How about

(defun set-nth4 (list n val)
  (loop for i from 0 for j in list collect (if (= i n) val j)))

Perhaps we should note the similarity to substitute and follow its convention:

(defun substitute-nth (val n list)
  (loop for i from 0 for j in list collect (if (= i n) val j)))

BTW, regarding set-nth3, there is a function, constantly, exactly for situation like this:

(defun set-nth3 (list n value)
  (substitute value nil list :test (constantly t) :start n :count 1))

Edit:

Another possibility:

(defun set-nth5 (list n value)
  (fill (copy-seq list) value :start n :end (1+ n)))

How about this:

(defun set-nth (list n value)
  (loop
    for cell on list
    for i from 0
    when (< i n) collect (car cell)
    else collect value
      and nconc (rest cell)
      and do (loop-finish)
    ))

On the minus side, it looks more like Algol than Lisp. But on the plus side:

• it traverses the leading portion of the input list only once

• it does not traverse the trailing portion of the input list at all

• the output list is constructed without having to traverse it again

• the result shares the same trailing cons cells as the original list (if this is not desired, change the nconc to append)

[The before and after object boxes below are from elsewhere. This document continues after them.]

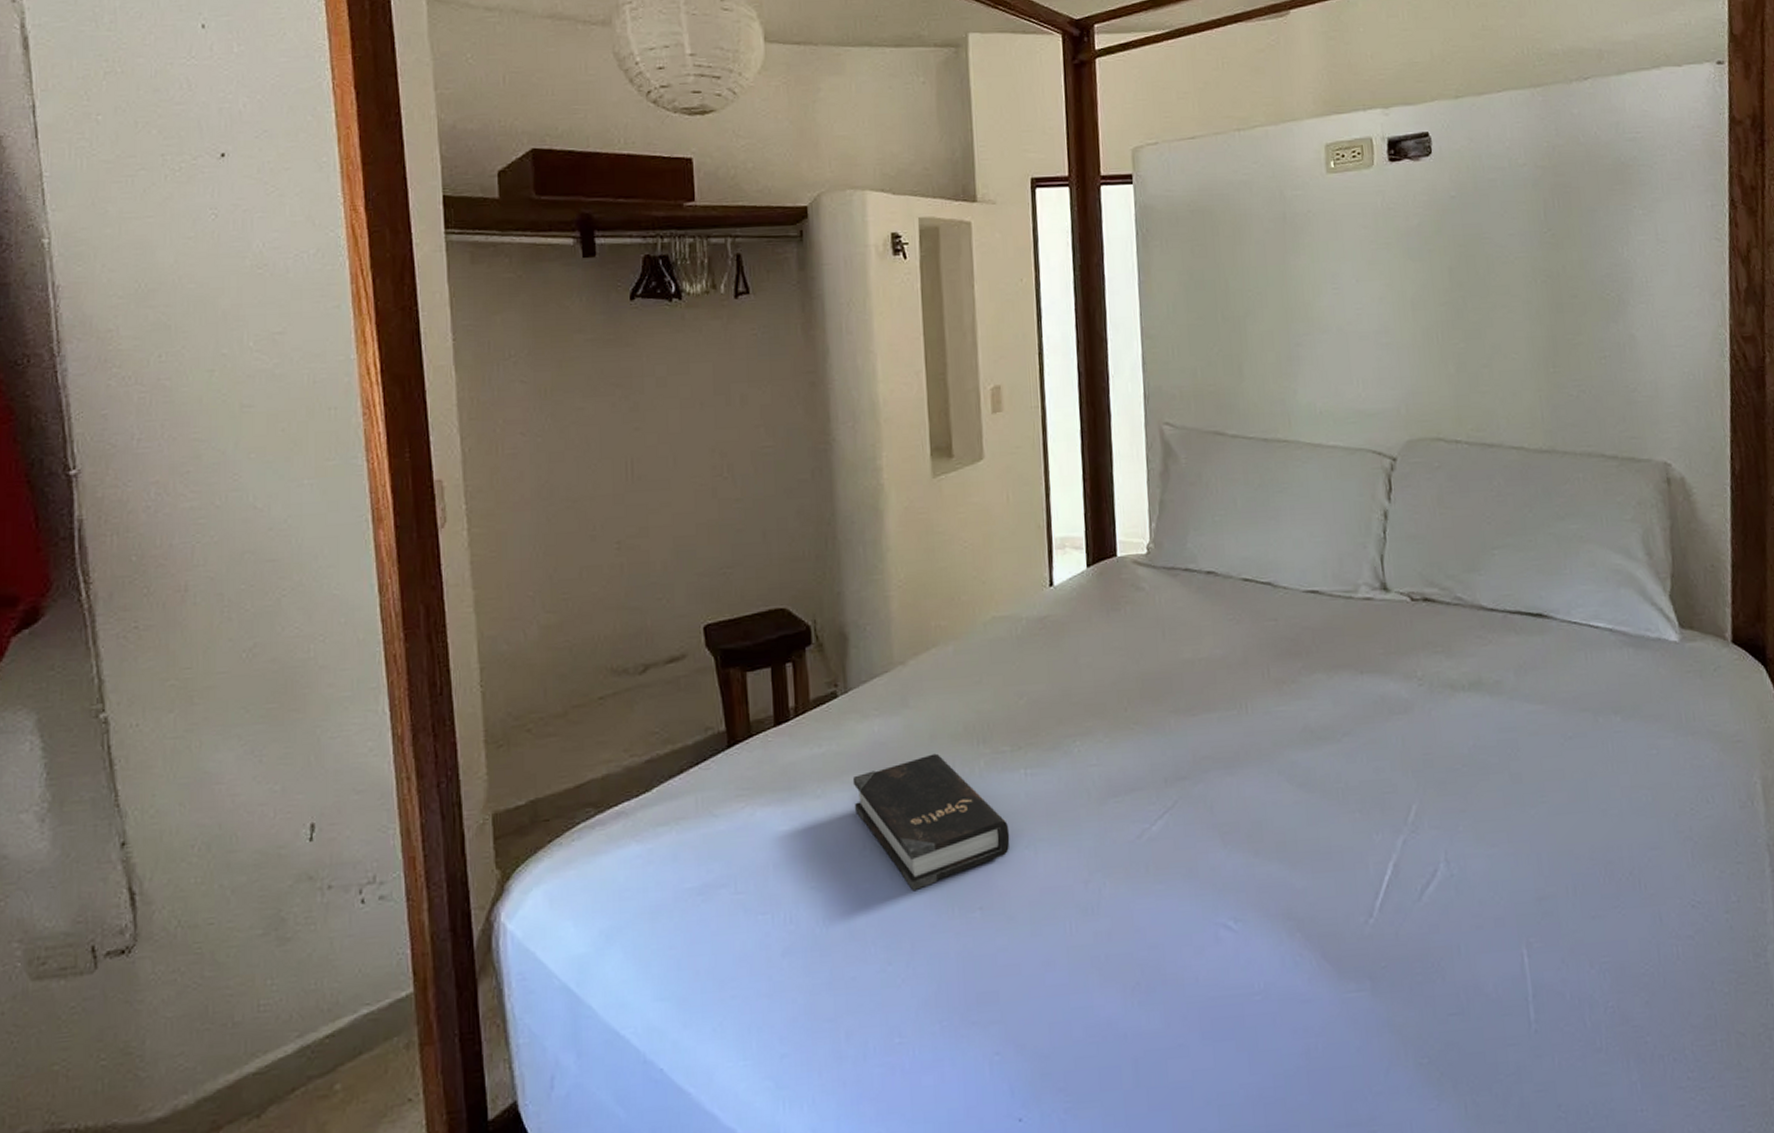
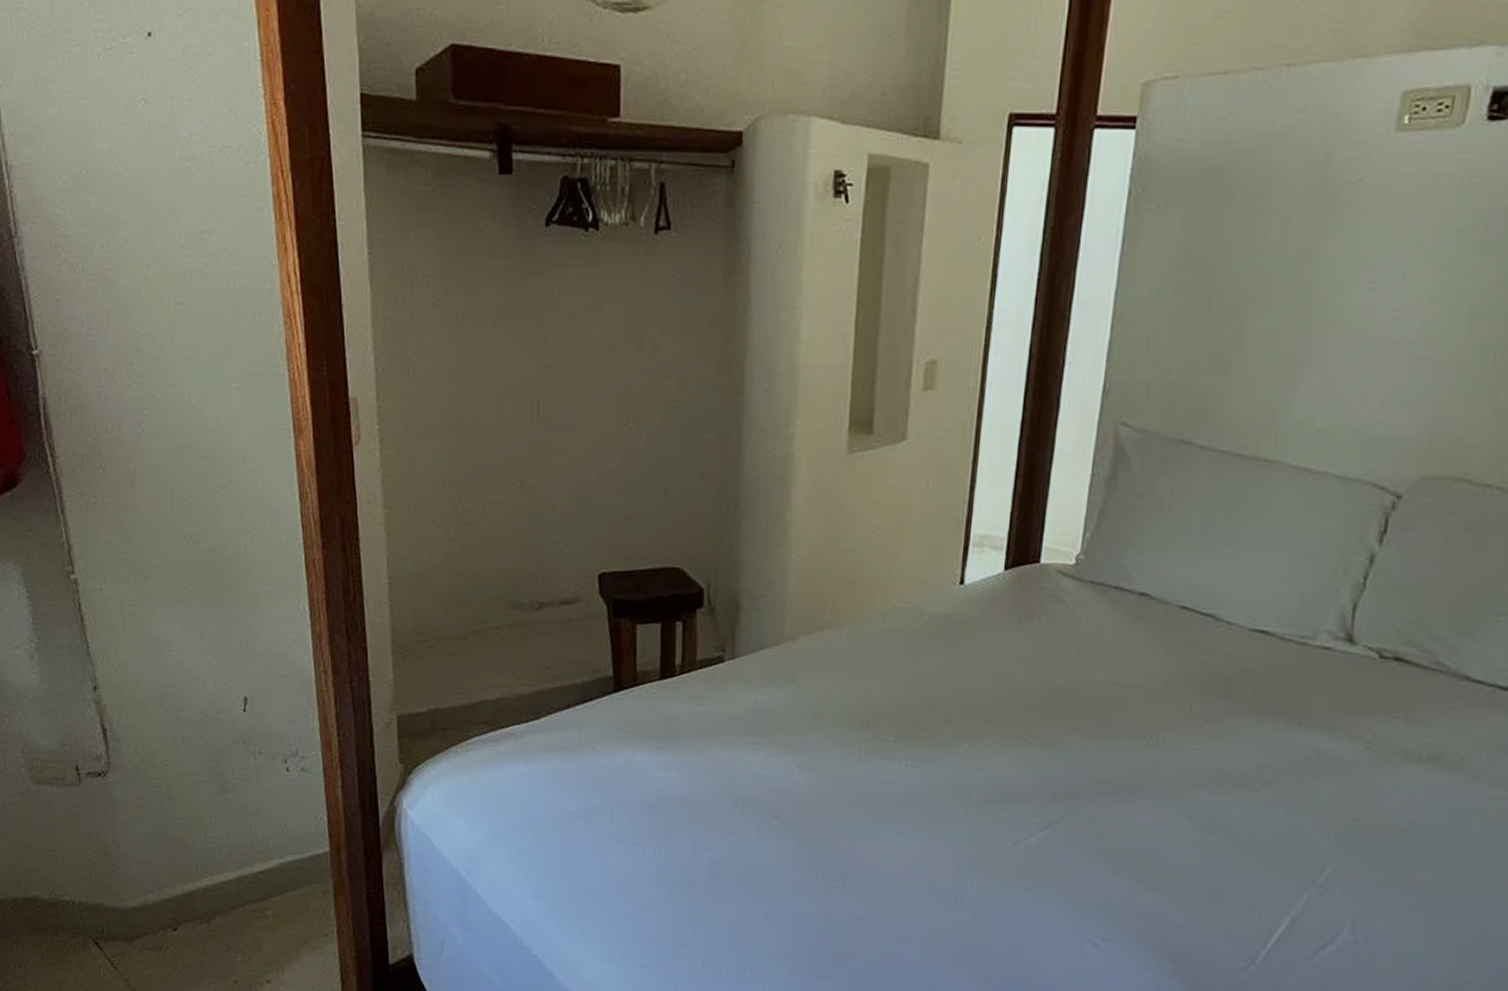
hardback book: present [852,753,1010,890] -> none [731,730,882,851]

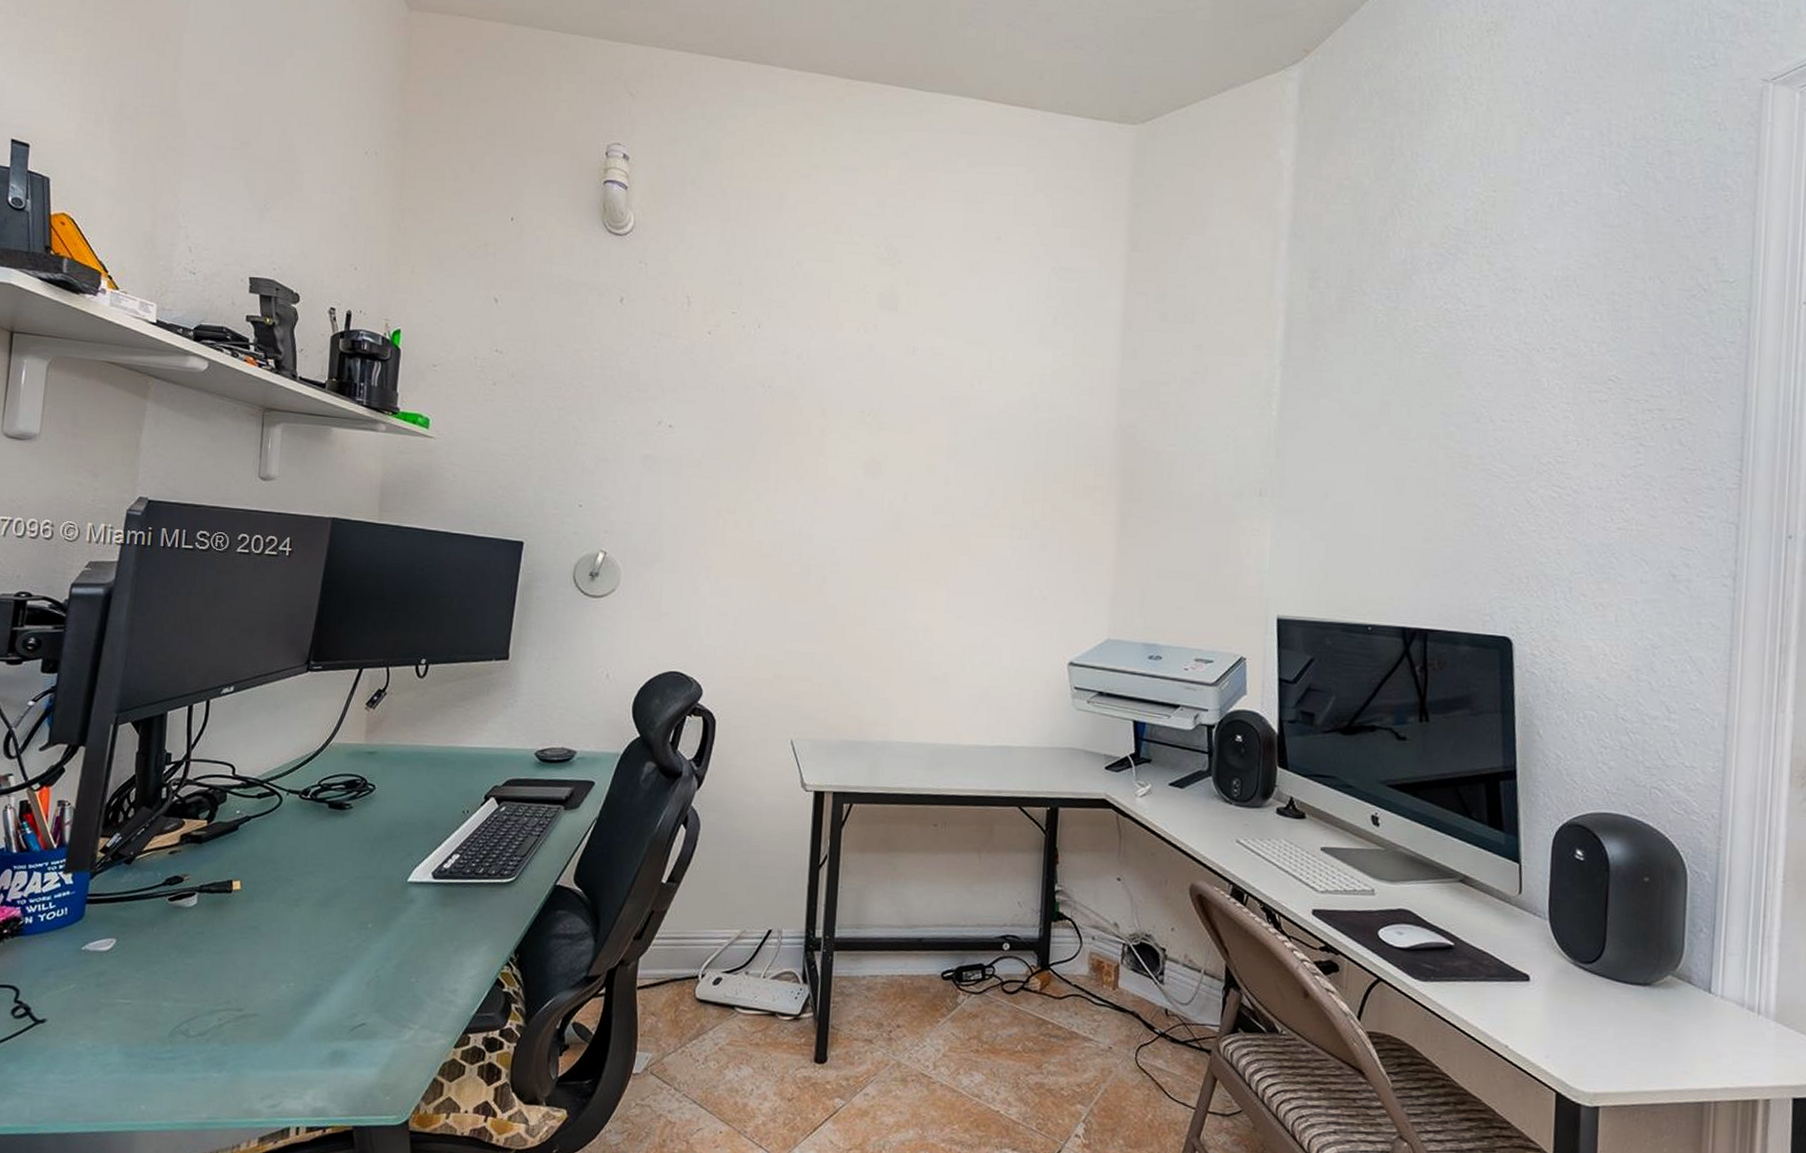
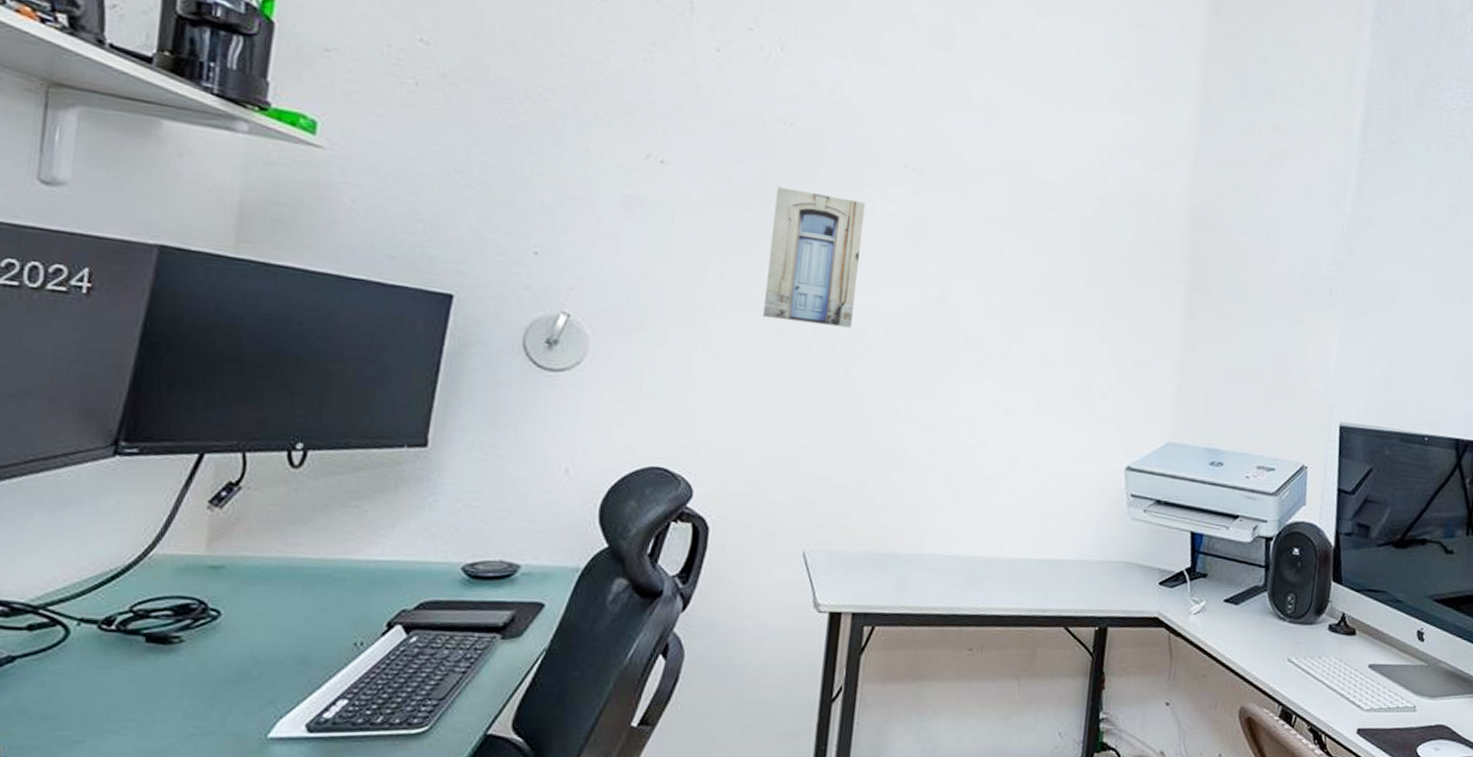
wall art: none [752,438,830,551] -> present [763,187,865,328]

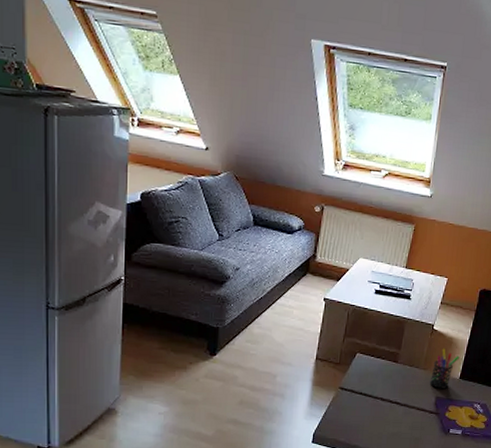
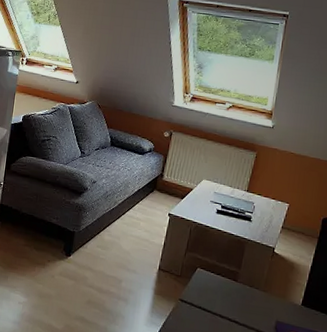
pen holder: present [429,348,460,389] -> none [269,272,301,314]

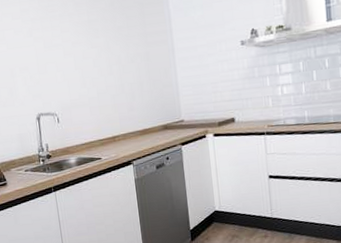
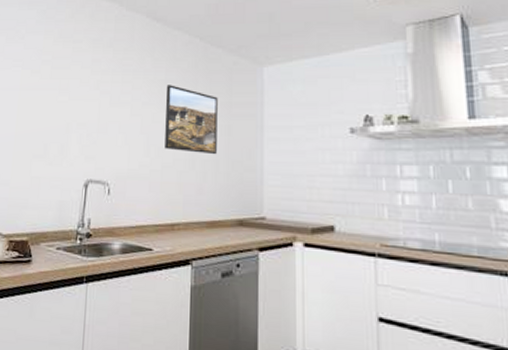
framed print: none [91,24,140,80] -> present [165,85,218,155]

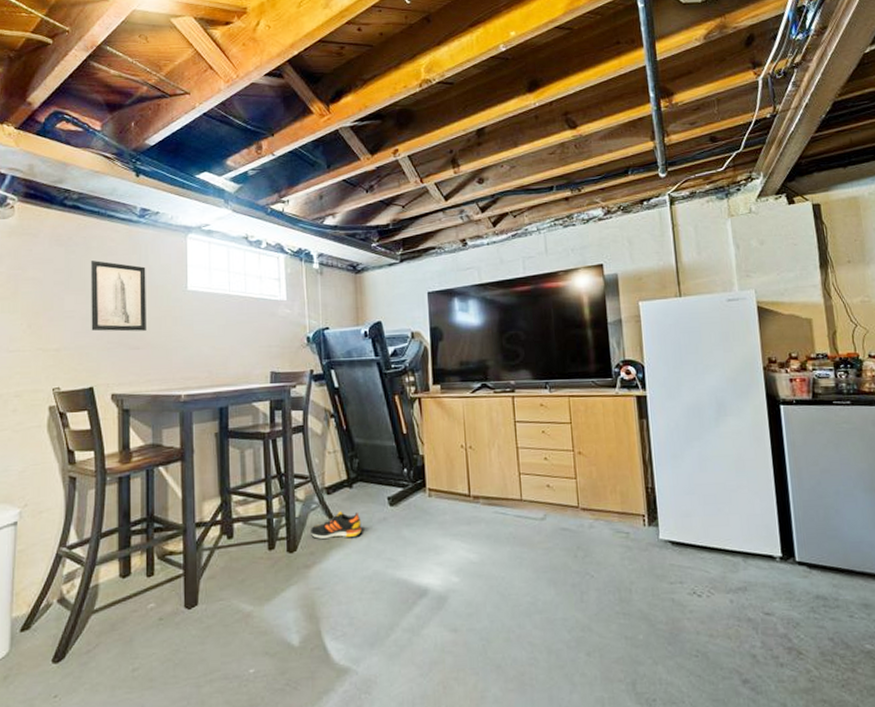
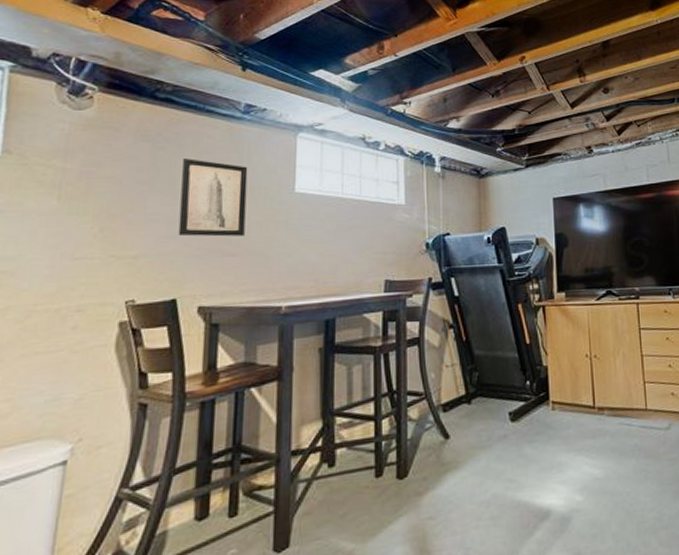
shoe: present [310,510,362,540] -> none [423,429,480,463]

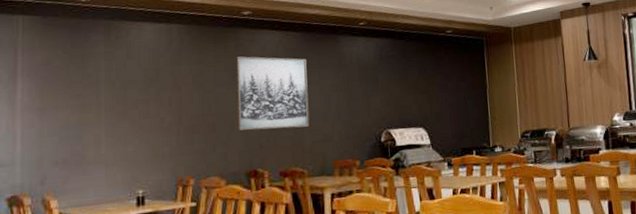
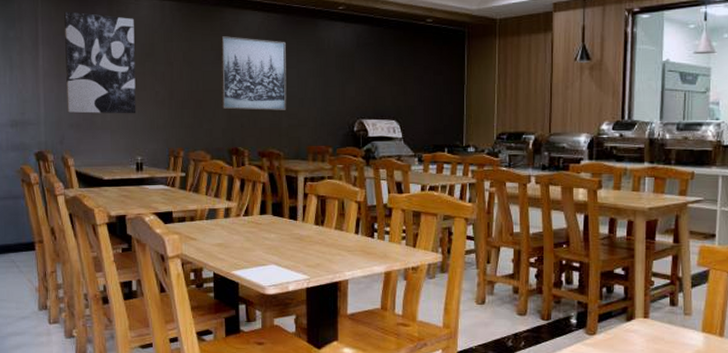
wall art: none [51,39,137,149] -> present [64,11,136,114]

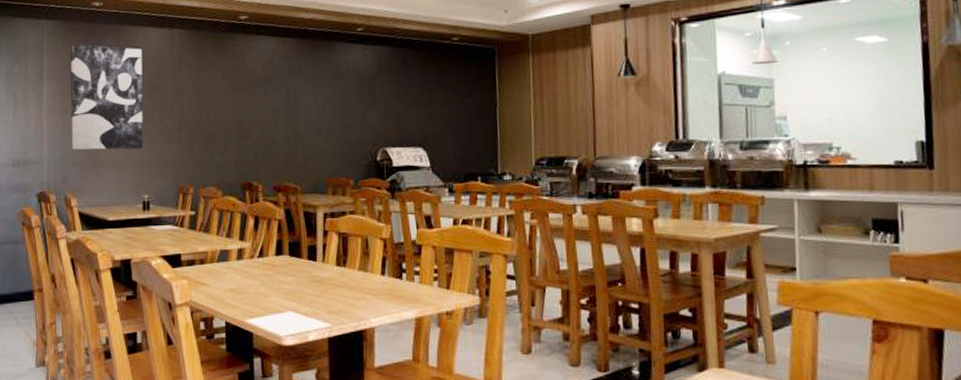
wall art: present [220,36,287,111] -> none [232,63,304,141]

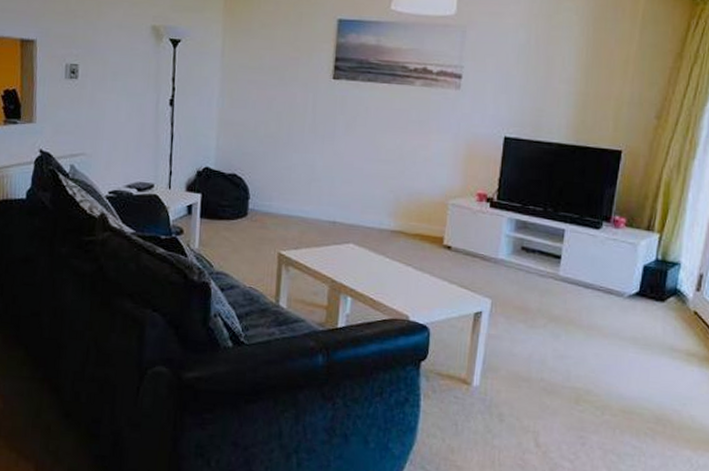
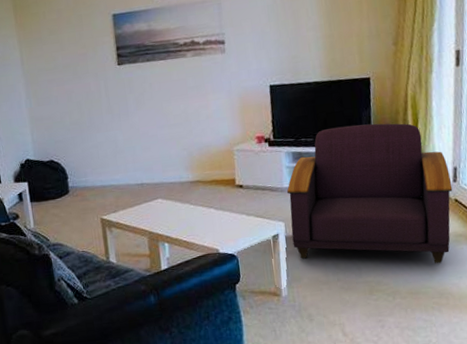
armchair: none [496,200,694,384] -> present [287,123,453,264]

It depends on what you mean for "elegance", but what about...

(defun set-nth (list n val)
  (if (> n 0)
      (cons (car list)
            (set-nth (cdr list) (1- n) val))
      (cons val (cdr list))))

If you have problems with easily understanding recursive definitions then a slight variation of nth-2 (as suggested by Terje Norderhaug) should be more "self-evident" for you:

(defun set-nth-2bis (list n val)
  (nconc (subseq list 0 n)
         (cons val (nthcdr (1+ n) list))))

The only efficiency drawback I can see of this version is that traversal up to nth element is done three times instead of one in the recursive version (that's however not tail-recursive).